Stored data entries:

________________________

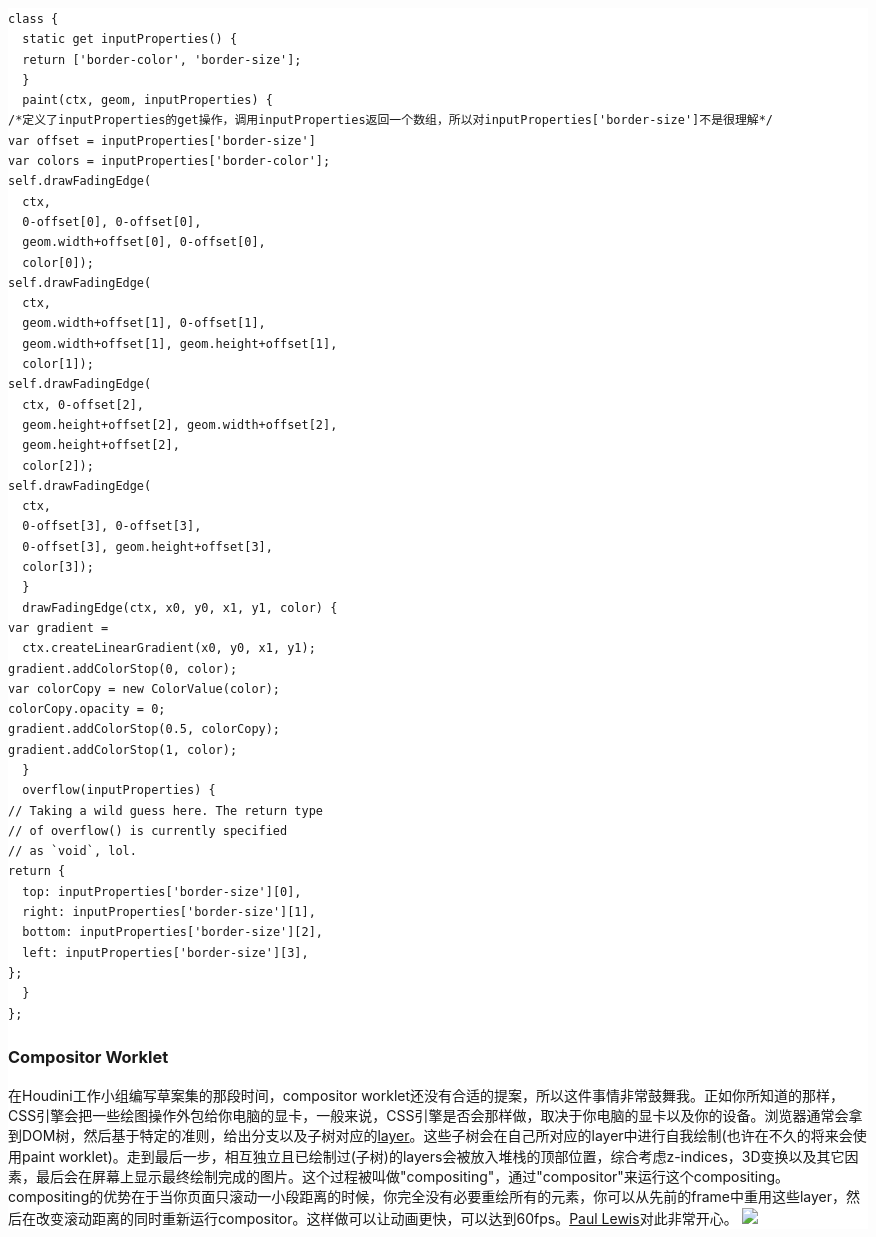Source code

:     class {
      static get inputProperties() {
      return ['border-color', 'border-size'];
      }
      paint(ctx, geom, inputProperties) {
    /*定义了inputProperties的get操作，调用inputProperties返回一个数组，所以对inputProperties['border-size']不是很理解*/
    var offset = inputProperties['border-size']
    var colors = inputProperties['border-color'];
    self.drawFadingEdge(
      ctx,
      0-offset[0], 0-offset[0],
      geom.width+offset[0], 0-offset[0],
      color[0]);
    self.drawFadingEdge(
      ctx,
      geom.width+offset[1], 0-offset[1],
      geom.width+offset[1], geom.height+offset[1],
      color[1]);
    self.drawFadingEdge(
      ctx, 0-offset[2],
      geom.height+offset[2], geom.width+offset[2],
      geom.height+offset[2],
      color[2]);
    self.drawFadingEdge(
      ctx,
      0-offset[3], 0-offset[3],
      0-offset[3], geom.height+offset[3],
      color[3]);
      }
      drawFadingEdge(ctx, x0, y0, x1, y1, color) {
    var gradient =
      ctx.createLinearGradient(x0, y0, x1, y1);
    gradient.addColorStop(0, color);
    var colorCopy = new ColorValue(color);
    colorCopy.opacity = 0;
    gradient.addColorStop(0.5, colorCopy);
    gradient.addColorStop(1, color);
      }
      overflow(inputProperties) {
    // Taking a wild guess here. The return type
    // of overflow() is currently specified
    // as `void`, lol.
    return {
      top: inputProperties['border-size'][0],
      right: inputProperties['border-size'][1],
      bottom: inputProperties['border-size'][2],
      left: inputProperties['border-size'][3],
    };
      }
    }; 
### Compositor Worklet
在Houdini工作小组编写草案集的那段时间，compositor worklet还没有合适的提案，所以这件事情非常鼓舞我。正如你所知道的那样，CSS引擎会把一些绘图操作外包给你电脑的显卡，一般来说，CSS引擎是否会那样做，取决于你电脑的显卡以及你的设备。浏览器通常会拿到DOM树，然后基于特定的准则，给出分支以及子树对应的[layer](http://www.html5rocks.com/en/tutorials/speed/layers/)。这些子树会在自己所对应的layer中进行自我绘制(也许在不久的将来会使用paint worklet)。走到最后一步，相互独立且已绘制过(子树)的layers会被放入堆栈的顶部位置，综合考虑z-indices，3D变换以及其它因素，最后会在屏幕上显示最终绘制完成的图片。这个过程被叫做"compositing"，通过"compositor"来运行这个compositing。compositing的优势在于当你页面只滚动一小段距离的时候，你完全没有必要重绘所有的元素，你可以从先前的frame中重用这些layer，然后在改变滚动距离的同时重新运行compositor。这样做可以让动画更快，可以达到60fps。[Paul Lewis](https://twitter.com/aerotwist)对此非常开心。
![](http://7xl614.com1.z0.glb.clouddn.com/compworklet_small.png)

________________________

Pull out every line of the data that contains the string "colorCopy".

Task solution:
    var colorCopy = new ColorValue(color);
    colorCopy.opacity = 0;
    gradient.addColorStop(0.5, colorCopy);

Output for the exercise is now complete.